Da parte sua il gruppo Fiat sembra non aver ancora trovato la ricetta giusta per vincere la scommessa cinese e preferire affidarsi alla crescita del mercato brasiliano dove da anni può godere di una posizione di leadership. Il che non significa che Sergio Marchionne si sia dimenticato di Pechino: secondo il Detroit Free Press, ad esempio, sarebbe ormai questione di giorni per arrivare all’annuncio di una accordo definitivo per la produzione di Suv a marchio Jeep in Cina attraverso la joint venture con Guangzhou Automobile Group (Gac). Un accordo che Marchionne cerca di raggiungere dallo scorso gennaio quando venne siglata un’intesa preliminare.
Da allora Fiat-Chrysler da un lato e Gac dall’altro non si sono messe d’accordo sul sito industriale da utilizzare, con il gruppo italiano che vorrebbe usare l’impianto di assemblaggio di Gac Fiat (joint venture al 50% tra i due partner) di Changsha, nella Cina centrale, inaugurato nel 2010 ed in grado di produrre fino a 140 mila veicoli l’anno (al momento vi viene prodotta la berlina Fiat Viaggio, che però non sembra aver riscosso grande successo visto che nei primi 7 mesi di quest’anno ne sono state vendute solo 20 mila), mentre i cinesi preferirebbero usare il proprio impianto di Guangzhou, nella Cina del Sud.

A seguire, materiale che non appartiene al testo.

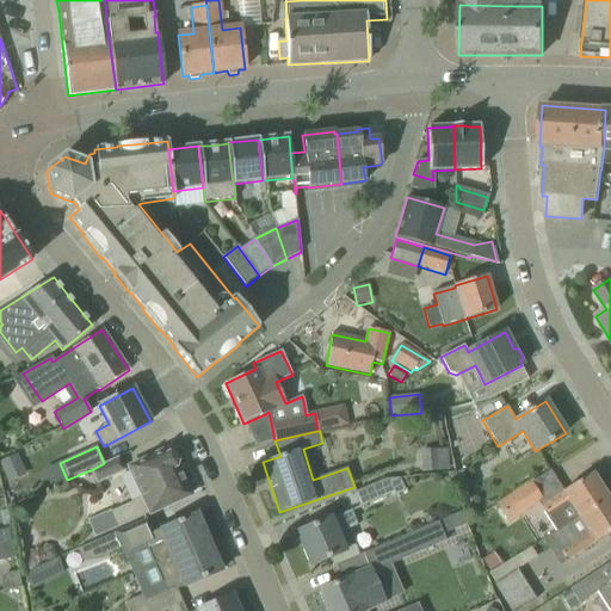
[(88,520),(96,537),(189,495),(177,468),(178,461),(176,455),(170,452),(168,450),(130,468),(146,501),(112,517),(110,510),(88,520)]
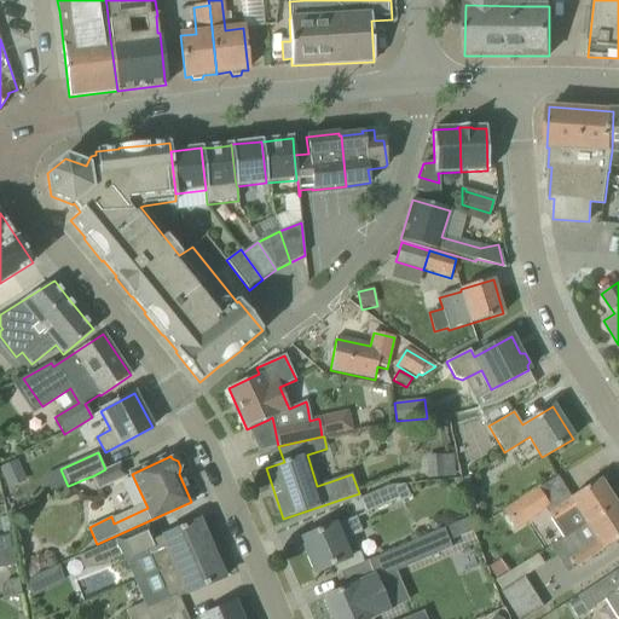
[(426,458),(427,479),(450,476),(449,456),(426,458)]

La Cina anche per il gruppo Fiat sembra peraltro promettente anche per le auto di alto di gamma, in particolare Maserati e Ferrari, ma i numeri di cui si parla sono purtroppo molto più piccoli che non quelli dei concorrenti tedeschi. Maserati, ad esempio, nel 2011 ha venduto in Cina 780 vetture, nel 2012 945 pari al 15% delle 6.300 vetture col tridente vendute lo scorso anno in tutto il mondo. Se si pensa che ancora nel 2005 la Cina rappresentava meno dell’1% delle vendite del gruppo è evidente che spazi di crescita in Cina esistono e sono importanti, quanto e forse più che in Europa e negli Stati Uniti (dove comunque lo scorso anno sono state vendute il 45% delle vetture prodotte a Modena).

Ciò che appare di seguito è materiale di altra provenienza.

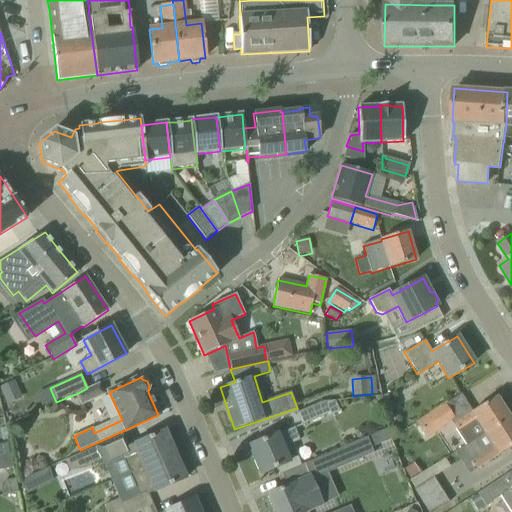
[(14,381),(0,387),(0,391),(2,396),(18,389),(14,381)]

Ma come più volte ricordato, il confronto tra i numeri del gruppo italiano e quelli dei suoi principali concorrenti, in particolare tedeschi (si tratti di Audi, Daimler, Bmw o Porsche poco cambia) restano improbi, malgrado l’integrazione con Chrysler, e questo alla lunga rischia di determinare il destino del gruppo, visto che con volumi che, specie nei segmenti di mercato più elevati, restano una frazione di quelli dei propri concorrenti è improbabile che Marchionne possa varare importanti piani di investimenti che richiedono ammortamenti altrettanto robusti da spalmare su produzioni sufficientemente ampie per mantenere i prezzi di vendita ad un livello allo stesso tempo economicamente sostenibile (ossia in grado di coprire tutti i costi e possibilmente generare un decente rendimento sul medio-lungo periodo) e commercialmente competitivo (tale da ottenere un rapporto qualità/prezzo in grado di catturare nuovi acquirenti).
Insomma: i mercati emergenti e la Cina in particolare restano, nonostante le difficoltà attuali, un passaggio obbligatorio per le grandi (e sempre più anche per le medie) aziende europee. Con qualche maggiore difficoltà, come sempre, per le aziende italiane. Se anzichè perdersi in polemiche sul sesso degli angeli o in vicende personali i politici (e banchieri e imprenditori) italiani lo tenessero maggiormente a mente e provassero a proporre soluzioni per ridurre le difficoltà delle nostre aziende su questi mercati, forse qualcosa in meglio cambierebbe per il Belpaese, non credete?